Häufig gestellte Fragen

Antworten auf die wichtigsten Fragen zu Single Sign-On am MFP

Was ist Single Sign-On am MFP?

Single Sign-On (SSO) am MFP bedeutet, dass ein Mitarbeiter sich einmal per Badge oder Karte am Multifunktionsgerät authentifiziert und sofort Zugriff auf alle freigegebenen Funktionen erhält — persönliche Scan-Profile, wartende Druckaufträge, Adressbücher und Scan-Ziele. Es ist keine separate Anmeldung für jede Funktion nötig.

Wie viel Zeit spart SSO am MFP pro Mitarbeiter?

Im Durchschnitt spart SSO etwa 30 Sekunden pro Anmeldung am MFP. Bei 10 Geräteinteraktionen pro Tag ergibt das rund 5 Minuten pro Mitarbeiter — oder über 20 Stunden pro Jahr. Bei 50 Mitarbeitern summiert sich das auf über 1.000 eingesparte Arbeitsstunden jährlich.

Funktioniert SSO am MFP mit Active Directory?

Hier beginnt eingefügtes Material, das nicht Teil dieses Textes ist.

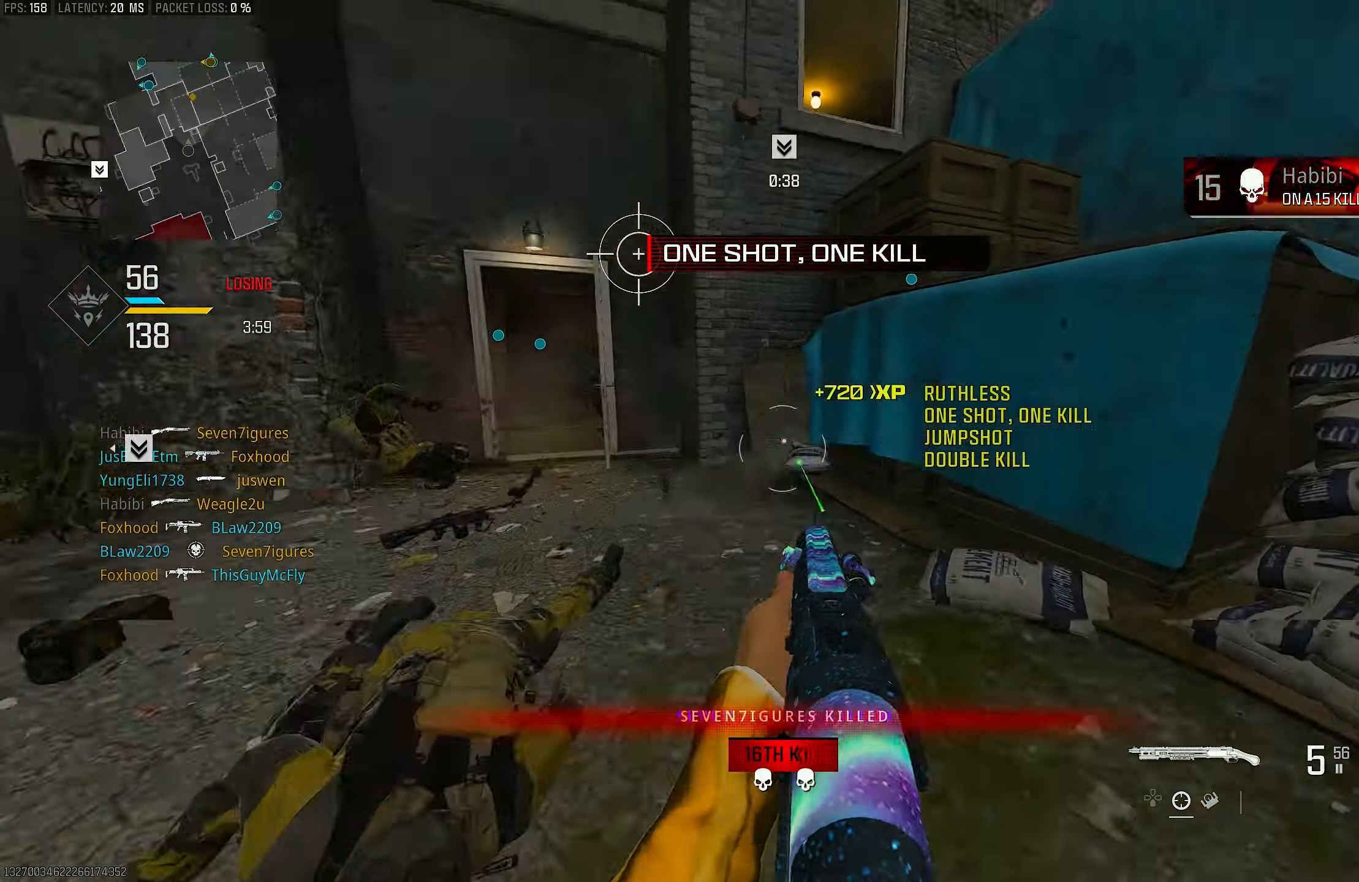
{"buttons": [], "left_stick": "down-right", "right_stick": "center", "events": [[83, "CROSS", "up"], [117, "R1", "down"], [117, "right_stick", "center"], [217, "right_stick", "down-right"], [250, "R1", "up"], [317, "right_stick", "center"], [350, "left_stick", "down-right"], [383, "R1", "down"], [483, "R1", "up"]]}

Ja, Docuflair Access Control integriert sich nahtlos in Microsoft Active Directory. Benutzerkonten, Gruppenzugehörigkeiten und Berechtigungen werden automatisch synchronisiert. Wenn ein Mitarbeiter seinen Badge am MFP vorhält, erkennt das System den Benutzer über das AD und lädt die zugehörigen Profile und Berechtigungen.